▶ _Task list_:
**A)** Rewrite the paragraph of the pre-ordering text that begins "In some rare cases" more briefly, keeping its main facts.
**B)** Write what comes next in the pre-ordering text, picking up after its last line.

▶ _Text block_:
Enable pre-ordering for SPARSE_NORMAL_CHOLESKY.
Sparse Cholesky factorization algorithms use a fill-reducing
ordering to permute the columns of the Jacobian matrix. There
are two ways of doing this.
1. Compute the Jacobian matrix in some order and then have the
factorization algorithm permute the columns of the Jacobian.
2. Compute the Jacobian with its columns already permuted.
The first option incurs a significant memory penalty. The
factorization algorithm has to make a copy of the permuted
Jacobian matrix.
Starting with this change Ceres pre-permutes the columns of the
Jacobian matrix and generally speaking, there is no performance
penalty for doing so.
In some rare cases, it is worth using a more complicated
reordering algorithm which has slightly better runtime
performance at the expense of an extra copy of the Jacobian
matrix. Setting Solver::Options::use_postordering to true
enables this tradeoff.
This change also removes Solver::Options::use_block_amd
as an option. All matrices are ordered using their block
structure. The ability to order them by their scalar
sparsity structure has been removed.
Here is what performance on looks like on some BAL problems.
Memory
======
HEAD pre-ordering
16-22106 137957376.0 113516544.0
49-7776 56688640.0 46628864.0
245-198739 1718005760.0 1383550976.0
257-65132 387715072.0 319512576.0
356-226730 2014826496.0 1626087424.0
744-543562 4903358464.0 3957878784.0
1024-110968 968626176.0 822071296.0
Time
====
HEAD pre-ordering
16-22106 3.8 3.7
49-7776 1.9 1.8
245-198739 82.6 81.9
257-65132 14.0 13.4
356-226730 98.8 95.8
744-543562 325.2 301.6
1024-110968 42.1 37.1
Change-Id: I6b2e25f3fed7310f88905386a7898ac94d37467e
diff --git a/examples/bundle_adjuster.cc b/examples/bundle_adjuster.cc
index 8fff9f0..59420c9 100644
--- a/examples/bundle_adjuster.cc
+++ b/examples/bundle_adjuster.cc
@@ -96,9 +96,6 @@
"accuracy of each linear solve of the truncated newton step. "
"Changing this parameter can affect solve performance.");
-DEFINE_bool(use_block_amd, true, "Use a block oriented fill reducing "

▶ _Supplied records_:
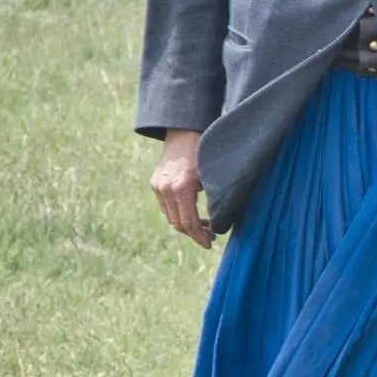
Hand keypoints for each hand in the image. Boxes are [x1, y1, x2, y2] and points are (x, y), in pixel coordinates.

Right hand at [151, 128, 211, 248]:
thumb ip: (214, 198)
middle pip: (177, 223)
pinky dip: (179, 213)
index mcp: (182, 187)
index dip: (199, 236)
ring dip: (186, 224)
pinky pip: (166, 206)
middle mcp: (165, 188)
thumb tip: (221, 221)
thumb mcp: (213, 176)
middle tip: (210, 236)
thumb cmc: (205, 153)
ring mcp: (158, 186)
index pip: (188, 222)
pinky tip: (193, 213)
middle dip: (194, 233)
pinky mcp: (155, 183)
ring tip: (204, 226)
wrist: (184, 133)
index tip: (210, 243)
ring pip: (170, 216)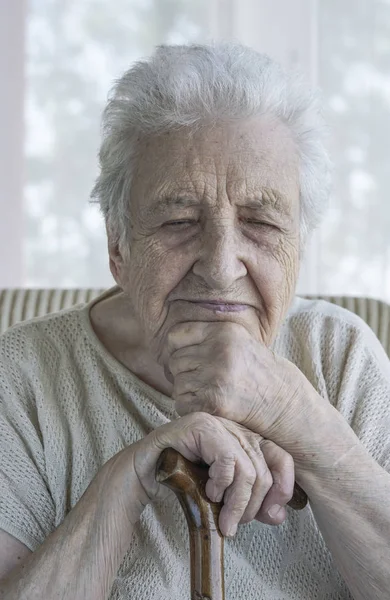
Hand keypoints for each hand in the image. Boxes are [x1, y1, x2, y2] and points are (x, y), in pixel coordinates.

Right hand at [128, 412, 294, 536]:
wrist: (147, 471)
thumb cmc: (185, 480)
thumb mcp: (224, 495)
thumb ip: (250, 503)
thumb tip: (278, 516)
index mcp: (246, 439)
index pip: (282, 458)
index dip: (283, 487)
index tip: (271, 515)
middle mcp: (236, 427)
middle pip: (264, 469)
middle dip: (252, 506)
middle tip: (235, 524)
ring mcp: (219, 423)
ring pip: (247, 468)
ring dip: (237, 503)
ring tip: (223, 519)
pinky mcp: (203, 426)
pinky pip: (227, 460)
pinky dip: (220, 485)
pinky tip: (208, 492)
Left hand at [162, 321, 327, 454]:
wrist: (282, 400)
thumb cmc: (254, 370)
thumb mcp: (236, 340)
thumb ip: (206, 336)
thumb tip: (167, 343)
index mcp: (223, 331)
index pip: (175, 336)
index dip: (175, 350)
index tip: (185, 360)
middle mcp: (219, 350)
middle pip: (174, 361)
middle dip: (183, 373)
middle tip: (201, 381)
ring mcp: (217, 376)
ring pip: (177, 384)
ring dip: (187, 392)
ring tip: (208, 392)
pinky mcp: (214, 401)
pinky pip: (182, 403)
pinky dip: (190, 408)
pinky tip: (208, 405)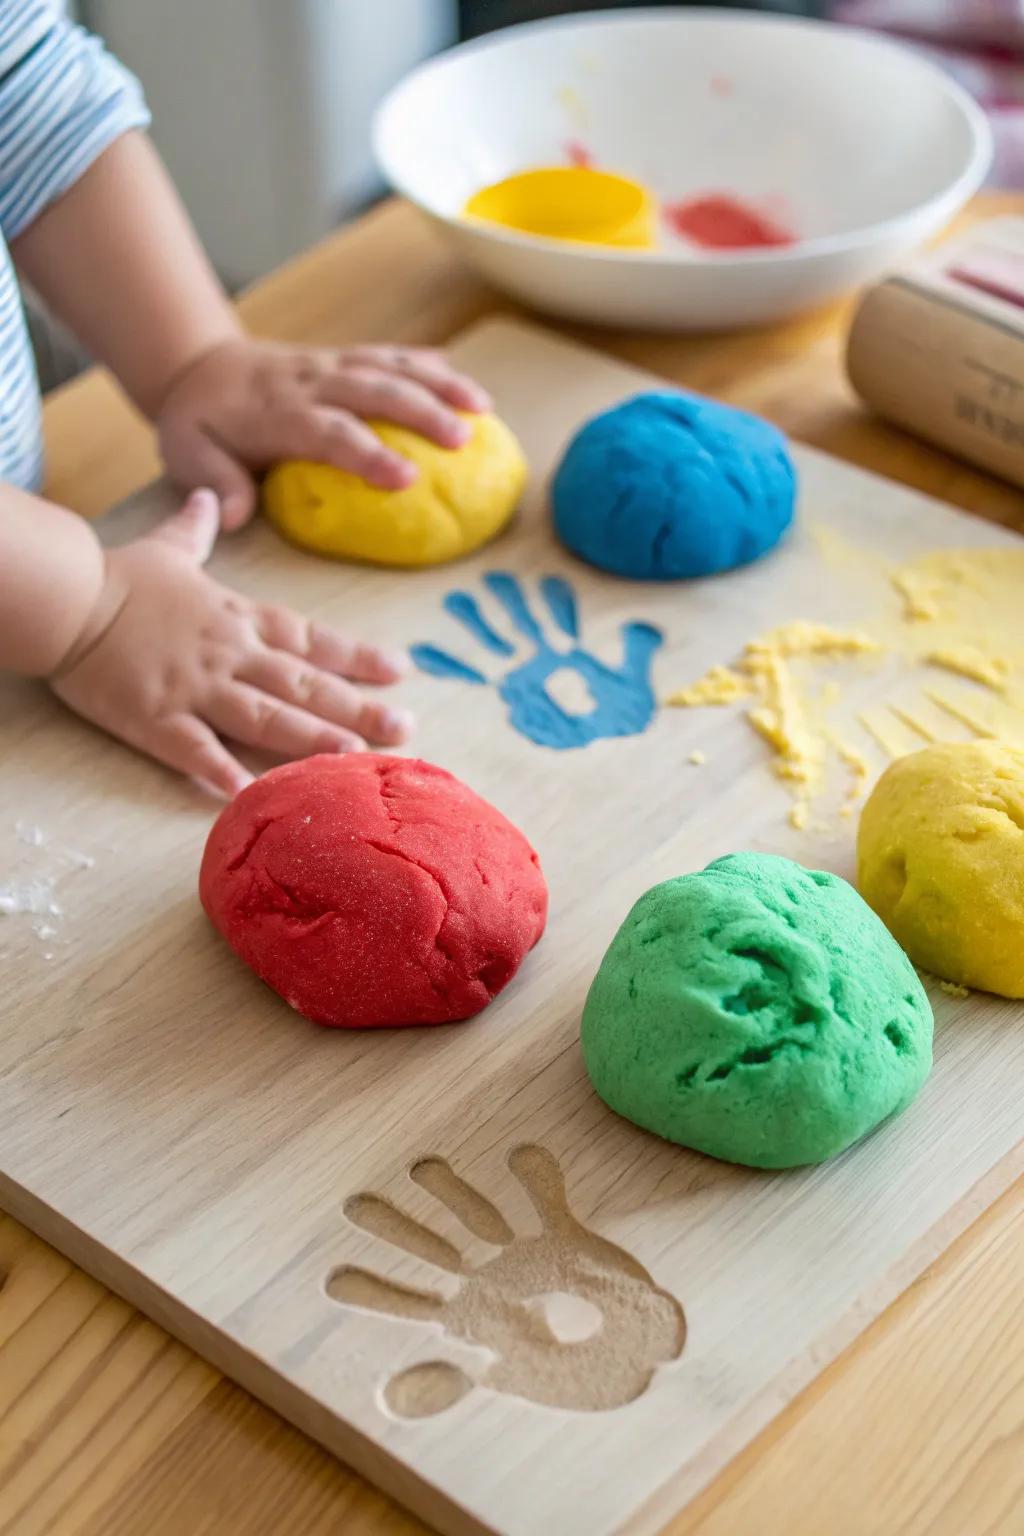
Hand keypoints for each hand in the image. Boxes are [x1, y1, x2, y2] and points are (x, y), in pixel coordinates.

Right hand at [50, 490, 412, 796]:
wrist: (67, 597)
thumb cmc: (119, 576)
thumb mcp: (168, 547)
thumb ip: (196, 528)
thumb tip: (209, 495)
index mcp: (237, 619)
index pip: (309, 639)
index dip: (356, 656)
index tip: (400, 671)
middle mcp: (229, 655)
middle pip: (303, 684)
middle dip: (356, 707)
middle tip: (404, 728)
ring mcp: (195, 688)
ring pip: (264, 716)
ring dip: (310, 738)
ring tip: (353, 757)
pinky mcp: (156, 718)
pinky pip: (195, 749)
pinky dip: (221, 771)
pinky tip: (249, 794)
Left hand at [156, 338, 492, 530]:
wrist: (198, 364)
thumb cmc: (200, 423)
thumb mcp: (186, 455)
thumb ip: (214, 483)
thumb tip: (236, 516)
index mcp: (276, 412)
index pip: (328, 431)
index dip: (368, 452)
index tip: (407, 479)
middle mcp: (310, 382)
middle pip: (373, 390)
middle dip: (421, 412)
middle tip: (464, 440)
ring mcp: (331, 365)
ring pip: (391, 366)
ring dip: (440, 384)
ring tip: (484, 409)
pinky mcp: (344, 359)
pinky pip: (392, 355)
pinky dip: (430, 365)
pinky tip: (467, 383)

▶ _Your written answers_:
**A)** Occasionally a more complicated reordering algorithm is worthwhile. It runs slightly faster but needs an extra copy of the Jacobian matrix. Setting Solver::Options::use_postordering to true enables this tradeoff.

**B)**
- "ordering.");
-
DEFINE_int32(num_threads, 1, "Number of threads.");
DEFINE_int32(num_iterations, 5, "Number of iterations.");
DEFINE_double(max_solver_time, 1e32, "Maximum solve time in seconds.");
@@ -139,8 +136,6 @@
const int camera_block_size = bal_problem->camera_block_size();
double* cameras = bal_problem->mutable_cameras();
- options->use_block_amd = FLAGS_use_block_amd;
-
if (options->use_inner_iterations) {
if (FLAGS_blocks_for_inner_iterations == "cameras") {
LOG(INFO) << "Camera blocks for inner iterations";
diff --git a/include/ceres/solver.h b/include/ceres/solver.h
index 8c2ff32..97d082d 100644
--- a/include/ceres/solver.h
+++ b/include/ceres/solver.h
@@ -95,13 +95,8 @@
#endif
num_linear_solver_threads = 1;
-
-#if defined(CERES_NO_SUITESPARSE)
- use_block_amd = false;
-#else
- use_block_amd = true;
-#endif
linear_solver_ordering = NULL;
+ use_postordering = false;
use_inner_iterations = false;
inner_iteration_ordering = NULL;
linear_solver_min_num_iterations = 1;
@@ -356,19 +351,29 @@
// deallocate the memory when destroyed.
ParameterBlockOrdering* linear_solver_ordering;
- // By virtue of the modeling layer in Ceres being block oriented,
- // all the matrices used by Ceres are also block oriented. When
- // doing sparse direct factorization of these matrices (for
- // SPARSE_NORMAL_CHOLESKY, SPARSE_SCHUR and ITERATIVE in
- // conjunction with CLUSTER_TRIDIAGONAL AND CLUSTER_JACOBI
- // preconditioners), the fill-reducing ordering algorithms can
- // either be run on the block or the scalar form of these matrices.
- // Running it on the block form exposes more of the super-nodal
- // structure of the matrix to the factorization routines. Setting
- // this parameter to true runs the ordering algorithms in block
- // form. Currently this option only makes sense with
- // sparse_linear_algebra_library = SUITE_SPARSE.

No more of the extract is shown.